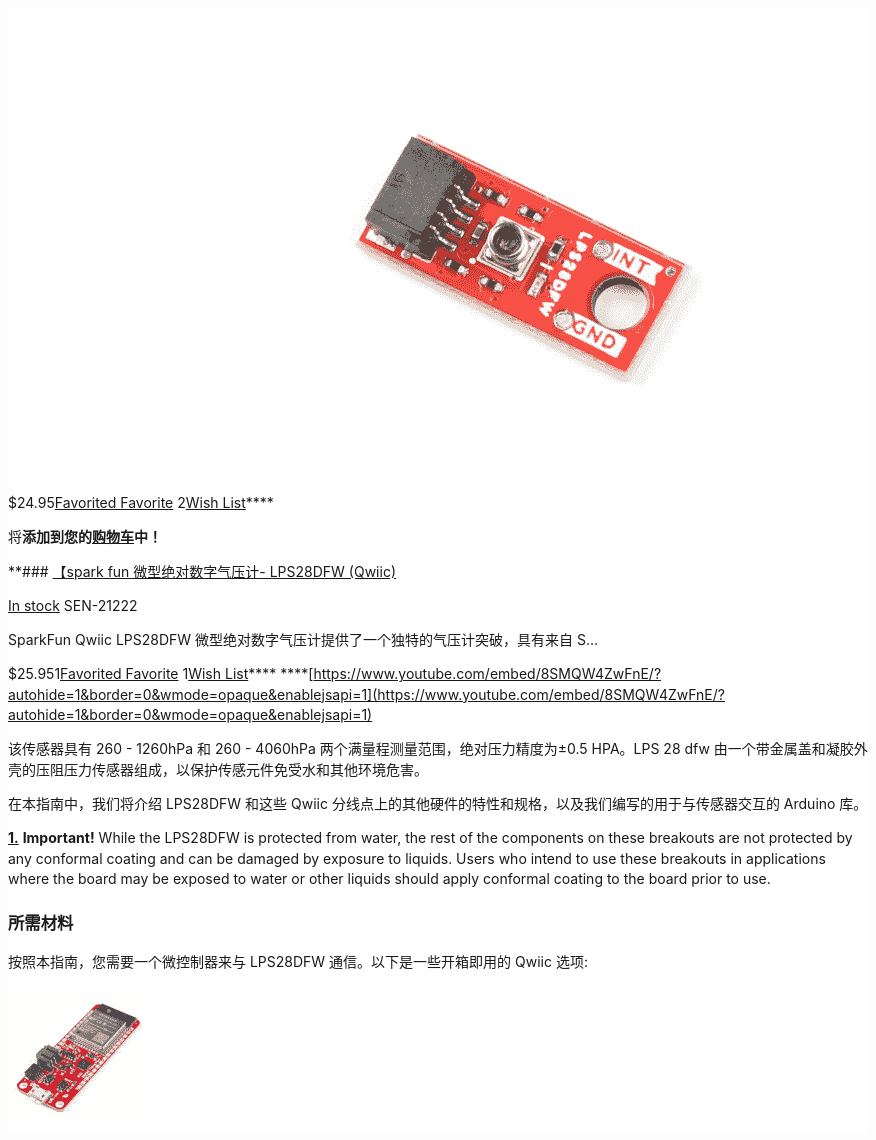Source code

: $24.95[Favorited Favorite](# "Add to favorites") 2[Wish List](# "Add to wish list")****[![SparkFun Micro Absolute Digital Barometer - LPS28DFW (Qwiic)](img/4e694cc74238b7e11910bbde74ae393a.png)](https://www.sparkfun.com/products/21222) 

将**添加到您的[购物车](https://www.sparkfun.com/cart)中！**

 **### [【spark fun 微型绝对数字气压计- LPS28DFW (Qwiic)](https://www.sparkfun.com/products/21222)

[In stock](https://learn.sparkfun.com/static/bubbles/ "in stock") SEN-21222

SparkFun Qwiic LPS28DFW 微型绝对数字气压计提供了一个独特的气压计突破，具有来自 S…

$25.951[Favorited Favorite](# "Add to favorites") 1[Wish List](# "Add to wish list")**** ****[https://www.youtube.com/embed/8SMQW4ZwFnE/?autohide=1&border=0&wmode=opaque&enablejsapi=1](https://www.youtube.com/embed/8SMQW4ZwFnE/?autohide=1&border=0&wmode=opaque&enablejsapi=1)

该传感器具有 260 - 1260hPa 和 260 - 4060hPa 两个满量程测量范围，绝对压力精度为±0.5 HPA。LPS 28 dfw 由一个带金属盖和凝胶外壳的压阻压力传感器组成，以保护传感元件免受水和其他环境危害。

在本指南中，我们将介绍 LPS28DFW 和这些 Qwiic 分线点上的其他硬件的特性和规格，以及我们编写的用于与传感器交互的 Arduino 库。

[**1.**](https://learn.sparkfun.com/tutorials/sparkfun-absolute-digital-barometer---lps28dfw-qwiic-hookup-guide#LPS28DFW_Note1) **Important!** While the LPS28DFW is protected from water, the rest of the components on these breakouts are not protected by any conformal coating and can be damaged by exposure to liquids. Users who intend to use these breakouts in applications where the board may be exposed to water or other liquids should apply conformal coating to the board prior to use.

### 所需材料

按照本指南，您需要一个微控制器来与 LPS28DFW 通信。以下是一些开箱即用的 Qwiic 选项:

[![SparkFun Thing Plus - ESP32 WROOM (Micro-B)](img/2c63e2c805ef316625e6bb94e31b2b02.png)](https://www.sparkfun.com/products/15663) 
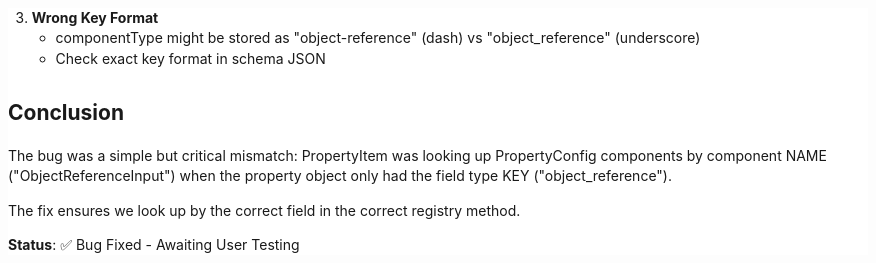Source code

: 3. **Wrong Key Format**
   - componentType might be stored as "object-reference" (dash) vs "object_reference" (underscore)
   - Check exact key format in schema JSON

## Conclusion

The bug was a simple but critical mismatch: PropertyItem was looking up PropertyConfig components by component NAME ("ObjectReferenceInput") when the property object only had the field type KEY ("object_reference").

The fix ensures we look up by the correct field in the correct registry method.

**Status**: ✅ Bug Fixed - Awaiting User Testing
==
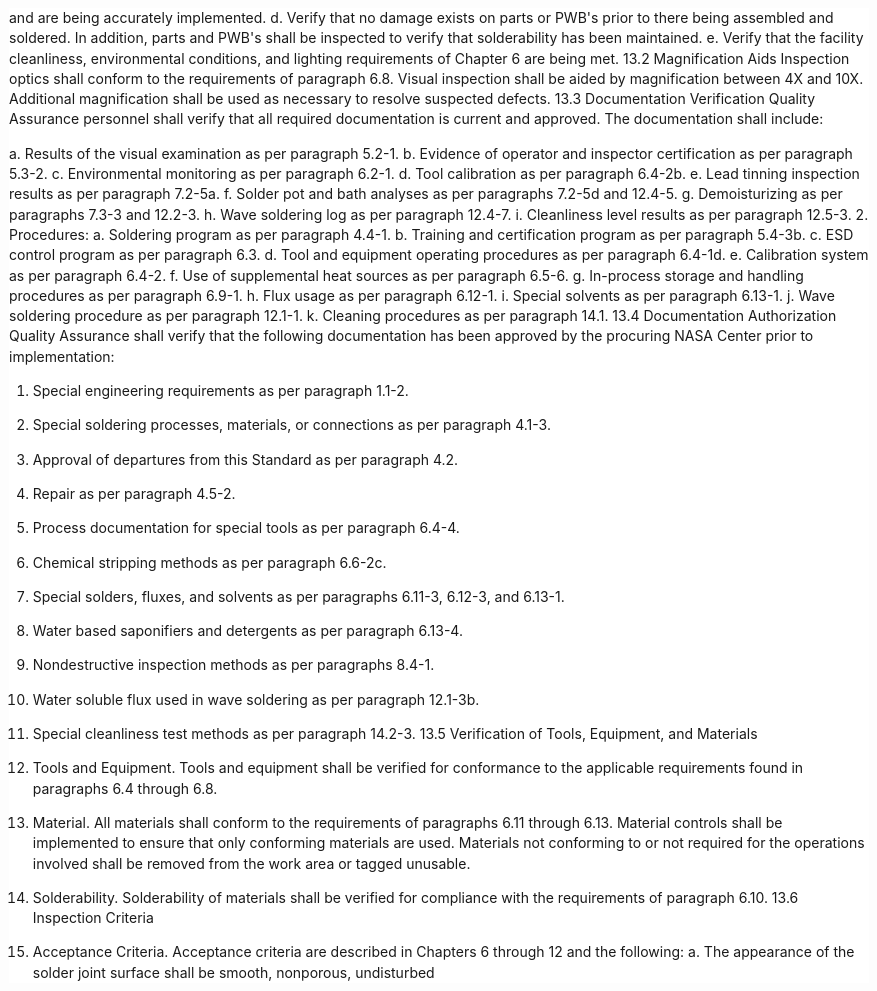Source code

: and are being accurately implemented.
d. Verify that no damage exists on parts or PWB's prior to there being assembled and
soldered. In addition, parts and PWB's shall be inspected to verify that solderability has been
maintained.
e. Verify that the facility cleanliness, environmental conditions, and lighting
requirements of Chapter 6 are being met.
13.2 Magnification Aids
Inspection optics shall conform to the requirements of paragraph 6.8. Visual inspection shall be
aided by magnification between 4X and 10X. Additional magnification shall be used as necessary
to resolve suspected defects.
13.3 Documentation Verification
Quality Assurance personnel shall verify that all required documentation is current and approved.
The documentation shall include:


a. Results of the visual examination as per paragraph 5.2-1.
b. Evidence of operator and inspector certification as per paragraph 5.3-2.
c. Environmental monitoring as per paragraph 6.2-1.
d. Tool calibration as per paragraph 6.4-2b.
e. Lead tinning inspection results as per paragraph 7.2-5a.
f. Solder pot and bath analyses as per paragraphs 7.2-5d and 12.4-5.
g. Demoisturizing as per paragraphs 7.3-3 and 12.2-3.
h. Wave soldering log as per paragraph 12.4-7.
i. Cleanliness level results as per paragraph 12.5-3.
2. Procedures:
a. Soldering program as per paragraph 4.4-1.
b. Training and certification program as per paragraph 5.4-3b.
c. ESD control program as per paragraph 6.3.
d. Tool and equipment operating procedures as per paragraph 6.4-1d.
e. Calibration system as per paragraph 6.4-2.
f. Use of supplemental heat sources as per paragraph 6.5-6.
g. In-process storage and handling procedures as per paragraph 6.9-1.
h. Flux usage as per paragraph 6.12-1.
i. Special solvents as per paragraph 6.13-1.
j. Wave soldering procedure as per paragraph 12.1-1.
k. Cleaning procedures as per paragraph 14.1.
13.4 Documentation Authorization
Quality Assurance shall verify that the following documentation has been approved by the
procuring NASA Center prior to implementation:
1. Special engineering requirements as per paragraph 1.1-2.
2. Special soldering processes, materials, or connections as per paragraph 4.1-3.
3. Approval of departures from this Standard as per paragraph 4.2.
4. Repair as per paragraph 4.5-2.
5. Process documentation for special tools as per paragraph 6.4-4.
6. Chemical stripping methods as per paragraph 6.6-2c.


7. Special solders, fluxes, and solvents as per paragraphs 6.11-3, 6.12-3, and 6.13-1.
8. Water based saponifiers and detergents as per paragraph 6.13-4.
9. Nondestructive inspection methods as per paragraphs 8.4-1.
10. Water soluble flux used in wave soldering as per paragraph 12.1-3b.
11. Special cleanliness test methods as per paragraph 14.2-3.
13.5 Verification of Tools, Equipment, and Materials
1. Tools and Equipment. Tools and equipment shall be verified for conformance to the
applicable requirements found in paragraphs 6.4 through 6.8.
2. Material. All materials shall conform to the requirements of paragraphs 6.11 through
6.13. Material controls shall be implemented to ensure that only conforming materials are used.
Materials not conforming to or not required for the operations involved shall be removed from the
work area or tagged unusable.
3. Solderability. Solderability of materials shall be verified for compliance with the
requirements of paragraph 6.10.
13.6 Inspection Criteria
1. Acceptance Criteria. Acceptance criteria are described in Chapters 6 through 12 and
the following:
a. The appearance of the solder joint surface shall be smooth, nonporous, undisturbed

Activity: Write out the lines of the records from the line containing "prior to use." through the line containing "Awaiting User Testing", reproducing each one as it appears. Leave the pictures out of your answer.

Solution below:
[**1.**](https://learn.sparkfun.com/tutorials/sparkfun-absolute-digital-barometer---lps28dfw-qwiic-hookup-guide#LPS28DFW_Note1) **Important!** While the LPS28DFW is protected from water, the rest of the components on these breakouts are not protected by any conformal coating and can be damaged by exposure to liquids. Users who intend to use these breakouts in applications where the board may be exposed to water or other liquids should apply conformal coating to the board prior to use.

### 所需材料

按照本指南，您需要一个微控制器来与 LPS28DFW 通信。以下是一些开箱即用的 Qwiic 选项:

[![SparkFun Thing Plus - ESP32 WROOM (Micro-B)](img/2c63e2c805ef316625e6bb94e31b2b02.png)](https://www.sparkfun.com/products/15663) 
Source code

: 3. **Wrong Key Format**
   - componentType might be stored as "object-reference" (dash) vs "object_reference" (underscore)
   - Check exact key format in schema JSON

## Conclusion

The bug was a simple but critical mismatch: PropertyItem was looking up PropertyConfig components by component NAME ("ObjectReferenceInput") when the property object only had the field type KEY ("object_reference").

The fix ensures we look up by the correct field in the correct registry method.

**Status**: ✅ Bug Fixed - Awaiting User Testing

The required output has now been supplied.